By Mark S. Nelson, J.D.
The SEC Stabilization Act of 2023, if enacted, would dramatically restructure the SEC, at least according to its backers, Reps. Warren Davidson (R-Ohio) and Tom Emmer (R-Minn), to bring greater stability to the agency’s rulemaking and enforcement efforts but, in the near term would seek to remove current SEC Chair Gary Gensler. The proposed 3-3 commission structure would be contrary to the dominant 3-2 commission model among independent federal agencies and could result in securities regulation gridlock. But, in the eyes of the bill’s sponsors, the changed Commission structure could promote greater unanimity in rulemaking and could free the chair from some administrative duties.
“U.S. capital markets must be protected from a tyrannical Chairman, including the current one,” said Rep. Warren Davidson in a press release. “That’s why I’m introducing legislation to fix the ongoing abuse of power and ensure protection that is in the best interest of the market for years to come. It’s time for real reform and to fire Gary Gensler as Chair of the SEC.”
Specifically, the SEC Stabilization Act (H.R. 4019) would convert the Commission from a 3-2 commission into a 3-3 commission modeled after the Federal Election Commission. The goals of a federal financial regulatory agency, however, may differ from those of the FEC, which was designed to foster nonpartisan decisions in the especially fraught field of federal elections.

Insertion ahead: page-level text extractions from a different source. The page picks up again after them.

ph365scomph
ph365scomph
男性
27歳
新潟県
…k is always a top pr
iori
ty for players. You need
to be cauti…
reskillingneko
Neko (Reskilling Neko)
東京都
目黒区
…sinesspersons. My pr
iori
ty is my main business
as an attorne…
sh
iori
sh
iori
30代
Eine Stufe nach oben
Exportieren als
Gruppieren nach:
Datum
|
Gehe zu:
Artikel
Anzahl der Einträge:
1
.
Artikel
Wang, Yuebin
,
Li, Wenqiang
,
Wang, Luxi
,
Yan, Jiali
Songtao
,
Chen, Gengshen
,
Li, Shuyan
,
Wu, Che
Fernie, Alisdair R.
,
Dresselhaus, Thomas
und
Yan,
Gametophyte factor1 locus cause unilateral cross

Among the models available to choose from are the existing, traditional 3-2 model with a partisan balance that matches the political views of whichever political party holds the White House. Some agencies have a single commissioner structure that is overseen by a cabinet-level secretary who is responsible to the president. Still other agencies, such as the CFPB, have a single director structure (which is now directly accountable to the president after a recent Supreme Court decision). The purpose of the 3-2 commission is largely to allow an administration to pursue its regulatory goals, a generalized purpose that courts have tended to uphold when a new administration seeks to repeal the rules adopted by a prior administration’s agency leadership.
Under the SEC Stabilization Act, Commissioners would have six-year terms instead of five-year terms, and they would be selected two-at-a-time in a staggard manner so that two seats would open every two years. The president, at each two-year interval, would have to nominate two persons of different political parties, thus ensuring a 3-3 political (likely partisan) balance.

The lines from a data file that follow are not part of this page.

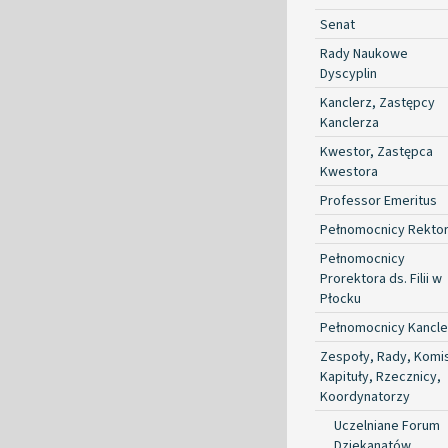
Senat
Rady Naukowe
Dyscyplin
Kanclerz, Zastępcy
Kanclerza
Kwestor, Zastępca
Kwestora
Professor Emeritus
Pełnomocnicy Rekto
Pełnomocnicy
Prorektora ds. Filii w
Płocku
Pełnomocnicy Kancle
Zespoły, Rady, Komis
Kapituły, Rzecznicy,
Koordynatorzy
Uczelniane Forum
Dziekanatów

It might be noted that, historically, “[i]t is perhaps inevitable, too, that the President will tend to appoint minority members who are generally sympathetic to his administration” (See, Loss, Seligman and Paredes, Securities Regulation at Ch. 1.J.1., a Wolters Kluwer publication). However, over the past decade or so, presidents have tended to pick their own chair and then to increasingly appoint former Congressional staffers to the commissioner seats, thus almost ensuring a strong 3-2 partisan split on most matters, a practice that would seem likely to continue with an expanded Commission.

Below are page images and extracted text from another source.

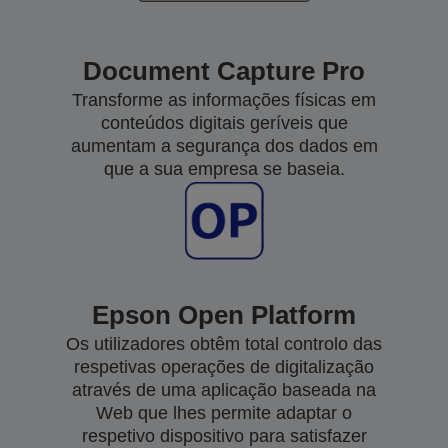
Document Capture Pro
Transforme as informações físicas em
conteúdos digitais geríveis que
aumentam a segurança dos dados em
que a sua empresa se baseia.
Epson Open Platform
Os utilizadores obtêm total controlo das
respetivas operações de digitalização
através de uma aplicação baseada na
Web que lhes permite adaptar o
respetivo dispositivo para satisfazer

The bill does not expressly address the presence of political Independents among the commissioners. In recent years the SEC has had three chairs who identified as Independent: Mary L. Schapiro, Mary Jo White, and Jay Clayton (Schapiro and White were appointed by Democratic presidents; Clayton was appointed by a Republican president). Schapiro also had previously served as a non-chair Commissioner in the 1980s to mid-1990s, a seat to which she was appointed and reappointed by two different Republican presidents before being named Acting Chair by a Democratic president. Non-chair Commissioner Robert J. Jackson Jr., who served from January 2018 to February 2020, also identified as an Independent.
The SEC Stabilization Act also would do what some federal agencies already do and split off many of the routine administrative tasks from the Chair and place them with an executive director. The purpose of the proposed change would be to free the Chair to focus on regulatory and enforcement matters, but it also would strip the Chair of significant power over the conduct of the agency, especially regarding the hiring and firing of agency employees and the delegation of Commission functions to Commission employees.
Other agencies have managing directors, but those roles are often overseen by the agency chair, who also appoints the managing director (with commission approval) and retains the ability to delegate tasks to the managing director. The SEC Stabilization Act would have the proposed SEC executive director selected by the commissioners as a whole rather than by the chair alone. Currently, the Commission may, by published order or rule, delegate any of its functions to a Commission division, an individual Commissioner, an administrative law judge, or an employee or employee board.